● **About this exercise**
Return, word for word, only the lines of the data below that lie between the line with "left eye: (46, 63)" and the line with "right knee: (85, 151)", those two lines included.

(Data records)

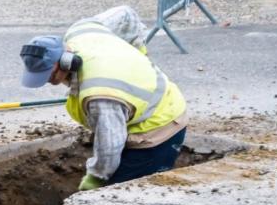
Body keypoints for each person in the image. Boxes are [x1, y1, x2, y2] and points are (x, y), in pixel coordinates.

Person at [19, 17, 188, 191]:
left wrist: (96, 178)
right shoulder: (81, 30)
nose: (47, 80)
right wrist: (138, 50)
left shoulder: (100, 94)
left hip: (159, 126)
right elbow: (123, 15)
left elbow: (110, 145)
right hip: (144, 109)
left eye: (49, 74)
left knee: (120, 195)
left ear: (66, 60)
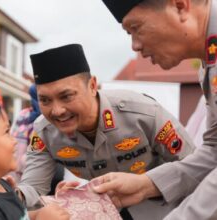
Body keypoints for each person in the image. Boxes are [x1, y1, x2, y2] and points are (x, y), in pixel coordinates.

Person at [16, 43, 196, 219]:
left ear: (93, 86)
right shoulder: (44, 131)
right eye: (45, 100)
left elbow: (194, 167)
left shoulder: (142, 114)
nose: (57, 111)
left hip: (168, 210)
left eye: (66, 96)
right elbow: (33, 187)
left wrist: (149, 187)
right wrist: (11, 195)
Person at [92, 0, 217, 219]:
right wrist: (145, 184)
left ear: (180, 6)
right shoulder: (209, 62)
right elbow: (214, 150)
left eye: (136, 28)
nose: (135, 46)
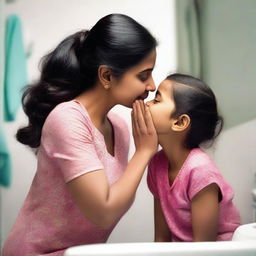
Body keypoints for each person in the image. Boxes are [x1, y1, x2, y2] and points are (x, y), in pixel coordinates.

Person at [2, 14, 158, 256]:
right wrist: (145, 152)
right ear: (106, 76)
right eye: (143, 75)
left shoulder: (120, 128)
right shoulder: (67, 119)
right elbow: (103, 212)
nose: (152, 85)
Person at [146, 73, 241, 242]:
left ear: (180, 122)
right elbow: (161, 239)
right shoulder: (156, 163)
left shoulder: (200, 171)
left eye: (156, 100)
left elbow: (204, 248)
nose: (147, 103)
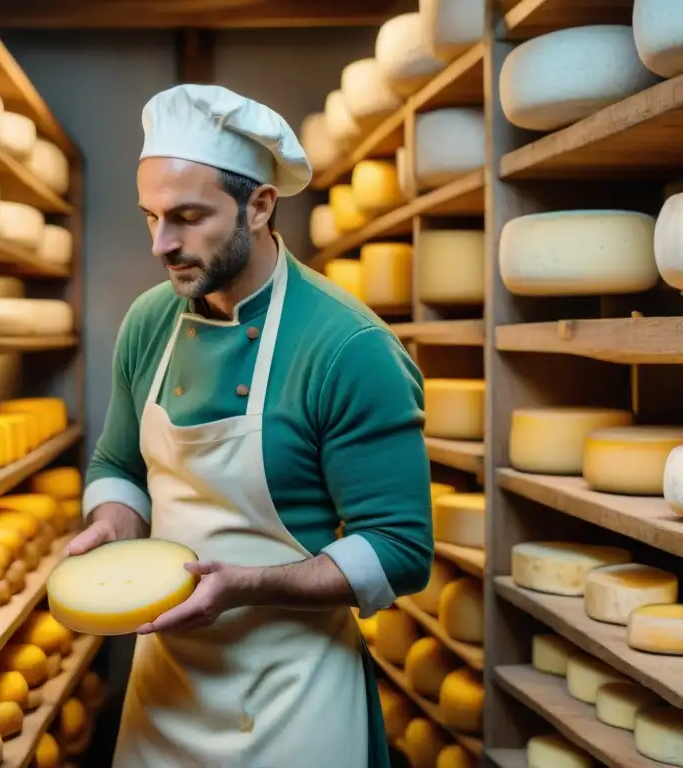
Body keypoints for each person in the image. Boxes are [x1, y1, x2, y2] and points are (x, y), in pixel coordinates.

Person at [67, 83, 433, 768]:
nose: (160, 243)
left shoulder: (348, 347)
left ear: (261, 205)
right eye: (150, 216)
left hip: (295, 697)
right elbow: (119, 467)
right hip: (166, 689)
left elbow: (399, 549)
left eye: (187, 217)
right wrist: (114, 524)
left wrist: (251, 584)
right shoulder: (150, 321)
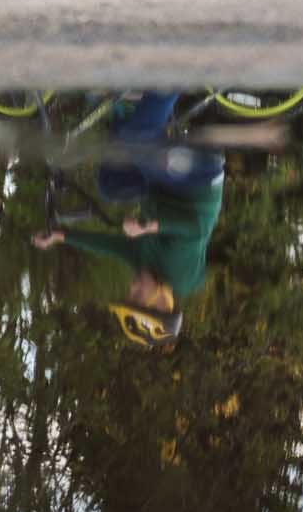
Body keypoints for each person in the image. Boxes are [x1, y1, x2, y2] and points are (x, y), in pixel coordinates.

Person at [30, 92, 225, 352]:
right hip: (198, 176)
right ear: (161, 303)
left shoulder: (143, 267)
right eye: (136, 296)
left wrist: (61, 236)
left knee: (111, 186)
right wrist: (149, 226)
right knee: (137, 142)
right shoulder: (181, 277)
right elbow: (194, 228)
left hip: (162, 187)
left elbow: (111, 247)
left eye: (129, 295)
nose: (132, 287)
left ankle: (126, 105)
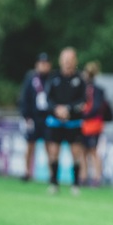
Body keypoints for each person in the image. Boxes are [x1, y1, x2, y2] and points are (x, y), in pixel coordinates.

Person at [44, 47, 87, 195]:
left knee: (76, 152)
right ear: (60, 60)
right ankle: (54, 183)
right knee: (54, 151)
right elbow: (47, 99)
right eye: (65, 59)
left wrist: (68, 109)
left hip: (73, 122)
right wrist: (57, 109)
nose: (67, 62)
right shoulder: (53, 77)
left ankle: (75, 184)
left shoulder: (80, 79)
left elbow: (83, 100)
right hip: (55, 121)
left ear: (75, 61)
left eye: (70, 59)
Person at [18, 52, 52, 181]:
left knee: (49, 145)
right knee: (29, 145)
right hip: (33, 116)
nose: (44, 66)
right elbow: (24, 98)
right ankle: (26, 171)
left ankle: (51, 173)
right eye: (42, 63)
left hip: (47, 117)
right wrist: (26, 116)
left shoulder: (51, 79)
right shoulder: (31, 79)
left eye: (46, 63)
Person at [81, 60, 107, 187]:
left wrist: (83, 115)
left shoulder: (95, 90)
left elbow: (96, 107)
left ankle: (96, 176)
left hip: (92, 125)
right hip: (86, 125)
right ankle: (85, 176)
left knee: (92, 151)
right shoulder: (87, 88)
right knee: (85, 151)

* * *

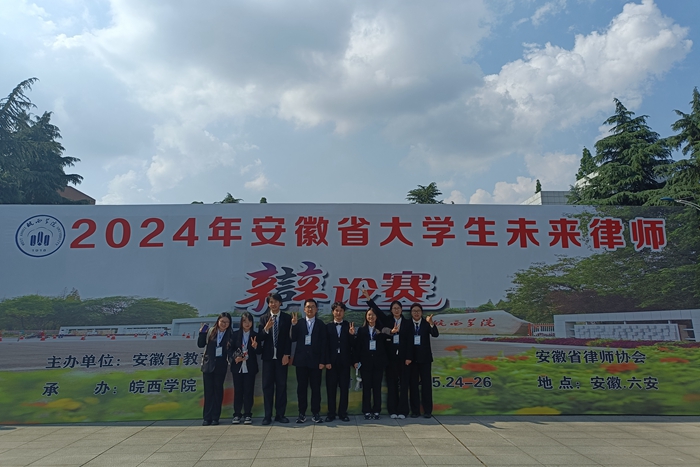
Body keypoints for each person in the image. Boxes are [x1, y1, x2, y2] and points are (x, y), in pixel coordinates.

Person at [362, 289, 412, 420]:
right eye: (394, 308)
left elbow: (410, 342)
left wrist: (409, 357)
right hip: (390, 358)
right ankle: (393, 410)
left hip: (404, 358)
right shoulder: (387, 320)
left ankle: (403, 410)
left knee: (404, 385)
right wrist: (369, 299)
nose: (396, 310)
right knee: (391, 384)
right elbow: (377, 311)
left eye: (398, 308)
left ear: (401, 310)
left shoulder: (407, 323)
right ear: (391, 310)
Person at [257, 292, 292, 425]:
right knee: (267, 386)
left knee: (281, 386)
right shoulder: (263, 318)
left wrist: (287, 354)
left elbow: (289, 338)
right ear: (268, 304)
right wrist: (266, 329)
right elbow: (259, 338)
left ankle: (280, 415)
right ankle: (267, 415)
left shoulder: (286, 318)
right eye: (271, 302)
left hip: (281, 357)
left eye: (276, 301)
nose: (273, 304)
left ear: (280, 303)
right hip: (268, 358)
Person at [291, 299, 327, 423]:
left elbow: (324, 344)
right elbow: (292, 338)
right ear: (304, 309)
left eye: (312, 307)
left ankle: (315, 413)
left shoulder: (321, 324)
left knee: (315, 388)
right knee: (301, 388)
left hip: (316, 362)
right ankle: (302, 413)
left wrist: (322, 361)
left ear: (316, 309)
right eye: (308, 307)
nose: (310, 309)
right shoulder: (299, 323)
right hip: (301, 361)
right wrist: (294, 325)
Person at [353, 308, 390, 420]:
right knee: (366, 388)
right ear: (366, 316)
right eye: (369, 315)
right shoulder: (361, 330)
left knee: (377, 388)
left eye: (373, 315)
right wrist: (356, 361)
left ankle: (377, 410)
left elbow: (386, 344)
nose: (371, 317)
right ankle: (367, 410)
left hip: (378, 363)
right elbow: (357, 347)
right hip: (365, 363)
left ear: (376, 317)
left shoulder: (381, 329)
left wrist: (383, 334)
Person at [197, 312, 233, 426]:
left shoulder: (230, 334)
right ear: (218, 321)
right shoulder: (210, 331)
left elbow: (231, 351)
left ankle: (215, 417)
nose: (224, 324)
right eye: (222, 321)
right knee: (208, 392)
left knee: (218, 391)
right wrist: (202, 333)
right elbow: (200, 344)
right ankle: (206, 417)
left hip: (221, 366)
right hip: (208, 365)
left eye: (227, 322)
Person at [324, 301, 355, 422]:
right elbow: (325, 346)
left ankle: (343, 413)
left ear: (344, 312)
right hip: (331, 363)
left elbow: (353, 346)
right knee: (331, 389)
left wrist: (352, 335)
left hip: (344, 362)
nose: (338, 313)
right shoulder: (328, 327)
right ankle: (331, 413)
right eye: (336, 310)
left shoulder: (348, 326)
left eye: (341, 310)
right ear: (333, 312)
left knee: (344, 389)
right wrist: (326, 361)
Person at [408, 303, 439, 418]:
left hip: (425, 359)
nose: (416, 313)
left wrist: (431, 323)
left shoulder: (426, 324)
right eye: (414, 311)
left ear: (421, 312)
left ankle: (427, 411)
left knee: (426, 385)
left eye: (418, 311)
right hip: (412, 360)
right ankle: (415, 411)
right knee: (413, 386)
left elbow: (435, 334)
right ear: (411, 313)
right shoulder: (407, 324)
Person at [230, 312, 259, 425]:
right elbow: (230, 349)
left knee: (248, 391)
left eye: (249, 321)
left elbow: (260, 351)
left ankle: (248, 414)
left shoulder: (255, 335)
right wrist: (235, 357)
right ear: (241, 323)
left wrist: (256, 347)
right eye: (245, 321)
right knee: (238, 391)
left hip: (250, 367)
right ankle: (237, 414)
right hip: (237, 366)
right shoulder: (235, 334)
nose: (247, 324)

==

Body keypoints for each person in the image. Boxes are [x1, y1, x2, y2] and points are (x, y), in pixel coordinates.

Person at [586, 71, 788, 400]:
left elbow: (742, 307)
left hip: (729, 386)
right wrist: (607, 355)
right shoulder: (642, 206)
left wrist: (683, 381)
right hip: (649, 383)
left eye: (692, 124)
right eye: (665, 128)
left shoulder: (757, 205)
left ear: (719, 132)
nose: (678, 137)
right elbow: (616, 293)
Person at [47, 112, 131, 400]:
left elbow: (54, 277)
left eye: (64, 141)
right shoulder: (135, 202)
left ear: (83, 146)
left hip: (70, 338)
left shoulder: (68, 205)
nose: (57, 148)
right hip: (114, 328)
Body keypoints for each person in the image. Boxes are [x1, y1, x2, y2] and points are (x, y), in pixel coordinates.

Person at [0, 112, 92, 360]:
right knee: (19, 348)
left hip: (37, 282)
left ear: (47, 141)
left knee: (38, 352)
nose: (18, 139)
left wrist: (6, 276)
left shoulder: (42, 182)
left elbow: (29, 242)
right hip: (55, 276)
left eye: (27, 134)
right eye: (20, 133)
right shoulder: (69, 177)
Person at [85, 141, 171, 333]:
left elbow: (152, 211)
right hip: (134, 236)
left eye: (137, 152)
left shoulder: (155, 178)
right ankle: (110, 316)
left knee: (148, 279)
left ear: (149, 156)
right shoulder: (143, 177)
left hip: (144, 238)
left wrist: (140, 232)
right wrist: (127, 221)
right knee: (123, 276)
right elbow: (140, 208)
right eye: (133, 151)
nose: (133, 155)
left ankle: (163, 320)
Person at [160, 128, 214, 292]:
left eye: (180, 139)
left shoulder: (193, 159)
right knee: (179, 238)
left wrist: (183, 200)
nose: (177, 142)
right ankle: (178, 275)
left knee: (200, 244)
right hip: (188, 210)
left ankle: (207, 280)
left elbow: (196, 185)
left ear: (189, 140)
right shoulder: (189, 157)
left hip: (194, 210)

● **Answer space**
left eye: (46, 63)
Person at [81, 60, 107, 187]:
left wrist: (83, 115)
left shoulder: (95, 90)
left elbow: (96, 107)
left ankle: (96, 176)
left hip: (92, 125)
right hip: (86, 125)
right ankle: (85, 176)
left knee: (92, 151)
right shoulder: (87, 88)
right knee: (85, 151)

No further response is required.